[lu, formation] nocturnes — cinq nouvelles de musique au crépuscule, de kazuo ishiguro
lundi 09 décembre 2013
Gallimard, collection Folio,lien 304 pages, octobre 2011, 7 euros 40
Sur la place Saint-Marc, un crooner américain vieillissant embauche un musicien de terrasse pour donner une aubade en gondole à son épouse.
A Londres, un couple en crise reçoit à contre cœur un ami de jeunesse.
Dans les collines de Malvern en Angleterre, un ménage de randonneurs suisses s'enthousiasme pour le travail d'un jeune compositeur-interprète en galère venu chercher l'inspiration loin de la ville.
Un saxophoniste sans ambition et une présentatrice glamour, que rien ne destinait à se rencontrer, sont voisins de chambre dans un hôtel de Beverly Hills utilisé pour la convalescence discrète de personnalités qui ont eu recours à la chirurgie esthétique.
Un violoncelliste hongrois en début de carrière accepte pendant tout un été, le coaching musical d'une américaine énigmatique rencontrée par hasard sur la piazza d'une ville du nord de l'Italie.
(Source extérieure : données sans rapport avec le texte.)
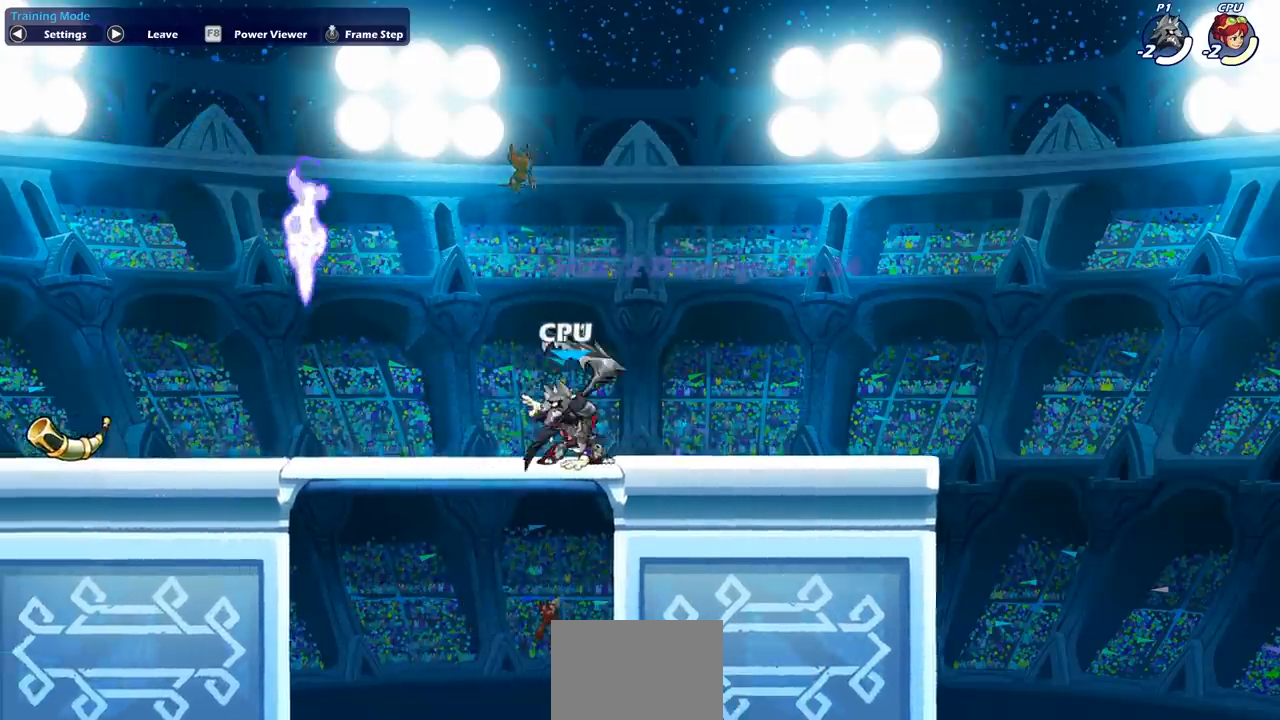
{"buttons": [], "left_stick": "left", "events": [[167, "left_stick", "left"], [233, "SQUARE", "down"], [350, "SQUARE", "up"]]}
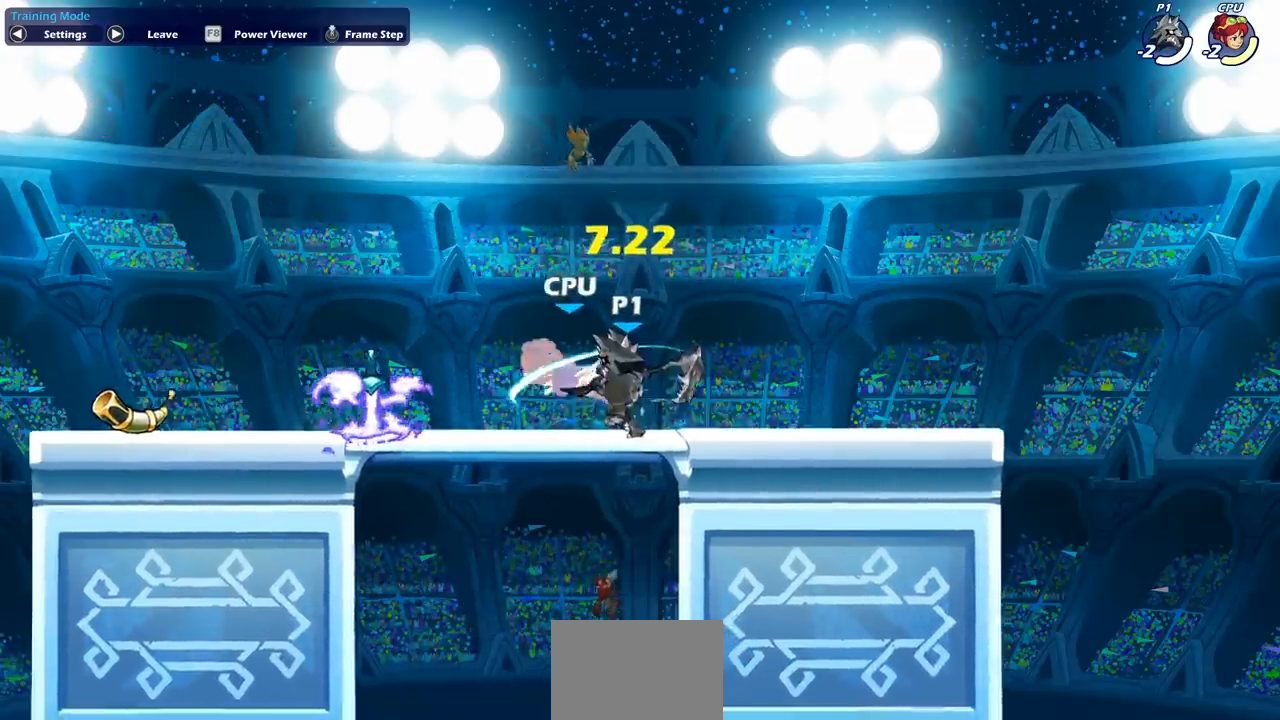
{"buttons": ["SQUARE"], "left_stick": "center", "events": [[350, "R2", "down"], [367, "R1", "down"], [467, "R1", "up"], [467, "R2", "up"], [467, "left_stick", "center"], [500, "SQUARE", "down"]]}
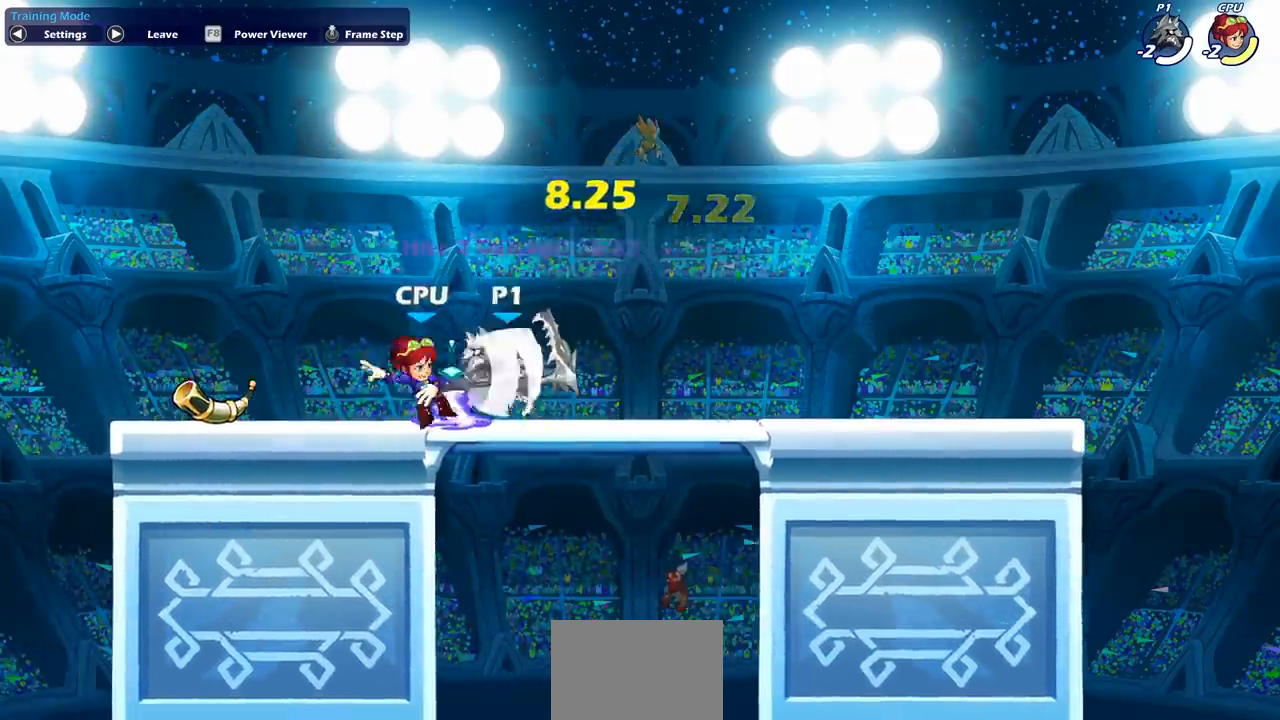
{"buttons": [], "left_stick": "center", "events": [[100, "SQUARE", "up"], [333, "CROSS", "down"], [383, "SQUARE", "down"], [400, "CROSS", "up"], [450, "SQUARE", "up"]]}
Le titre du recueil de nouvelles donne le diapason pour les cinq histoires : il fait penser à la fameuse "note bleue" des musiciens de jazz, cette harmonie miraculeuse et fragile entre majeur et mineur, entre harmonie et dissonance, entre sourire et larmes. Ensuite, toujours comme dans une œuvre musicale, les variations de registre d'un récit à l'autre créent le rythme, le relief, la surprise. Le doux-amer pour la sérénade en gondole, le burlesque pour la visite du copain gaffeur, l'empathie grinçante pour les musiciens folkloriques helvètes, l'absurde pour les déambulations nocturnes dans les couloirs d'un grand hôtel, la cruauté feutrée pour les leçons de violoncelle finales.
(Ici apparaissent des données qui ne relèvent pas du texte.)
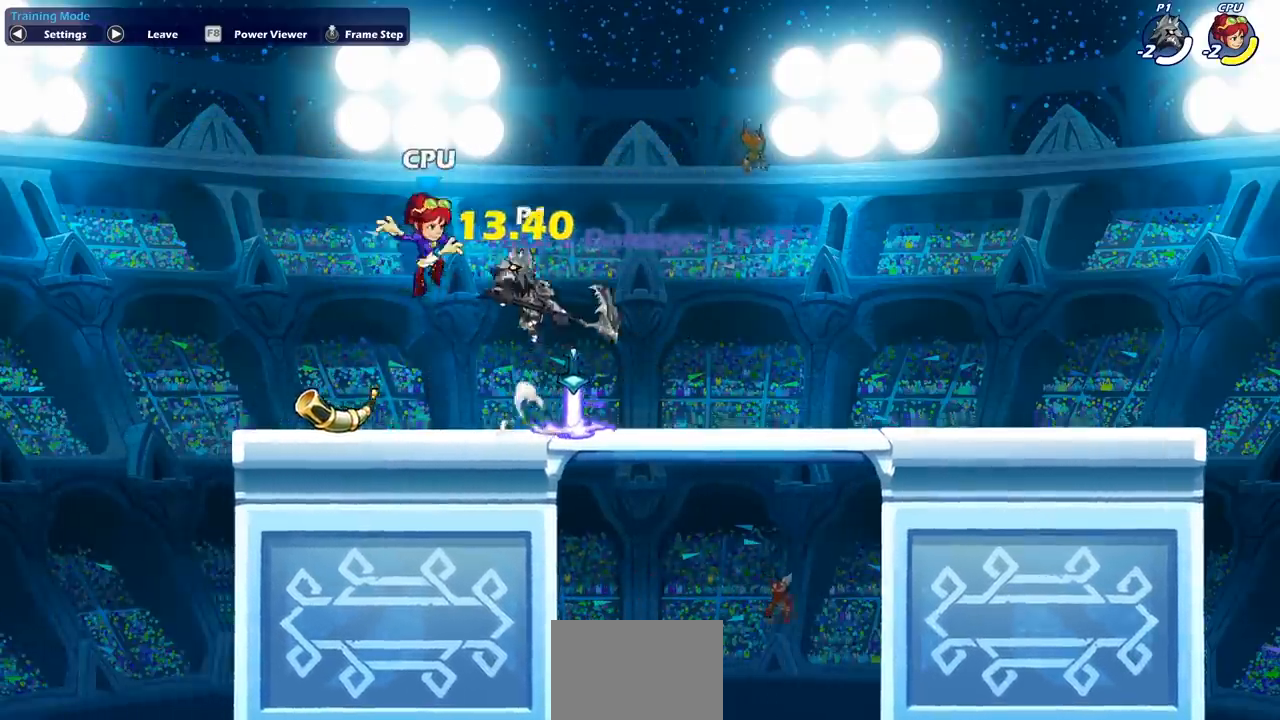
{"buttons": [], "left_stick": "left", "events": [[483, "left_stick", "left"]]}
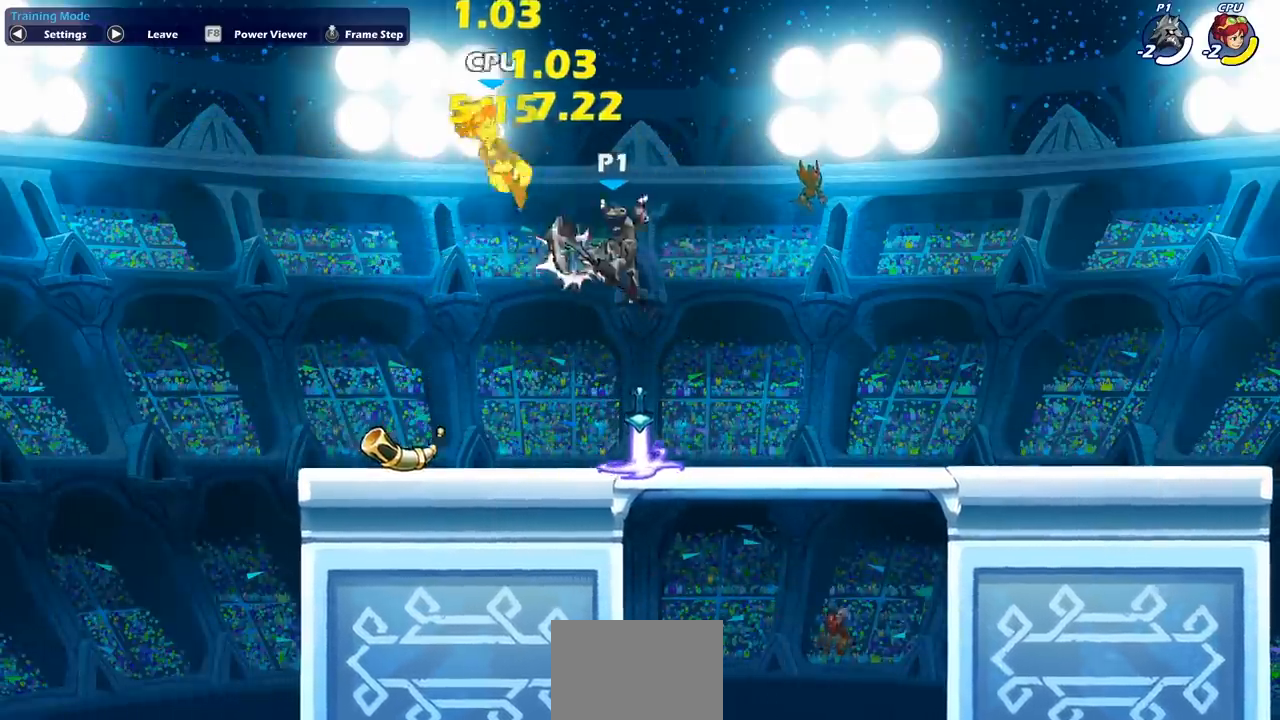
{"buttons": [], "left_stick": "up-left", "events": [[100, "CROSS", "down"], [150, "SQUARE", "down"], [233, "CROSS", "up"], [250, "SQUARE", "up"], [450, "left_stick", "up-left"]]}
Le narrateur est un personnage différent dans chacune de ces histoires peu banales. Mélomane débutant ou plus mûr, musicien en devenir ou boudé par la réussite. Acteur ou simple observateur de l'action, plus souvent l'un et l'autre en proportions variables, il amène au cœur du récit ses propres failles mais il garde ou retrouve chaque fois, sans avoir l'air d'y toucher, un flegme et une dignité typiquement britanniques.
Un imaginaire original au service de textes subtilement émouvants sur l'acceptation résignée mais souriante des désenchantements de l'existence.
à propos de ce billet :
- je l'ai écrit à titre d'exercice imposé (analyse d'une oeuvre de fiction, genre littéraire : nouvelles) pour la formation de bibliothécaire dispensée par L'Union Culture et Bibliothèques pour Tous lien
- je me suis certainement contrainte dans ma chronique de cette lecture, par souci d'académisme... et c'est un peu dommage, d'autant que ce recueil de textes est vraiment une chouette découverte pour moi... qui aime le jazz, les nouvelles, l'humour décalé, l'understatement, les doux dingues, les anglais, les japonais, etc.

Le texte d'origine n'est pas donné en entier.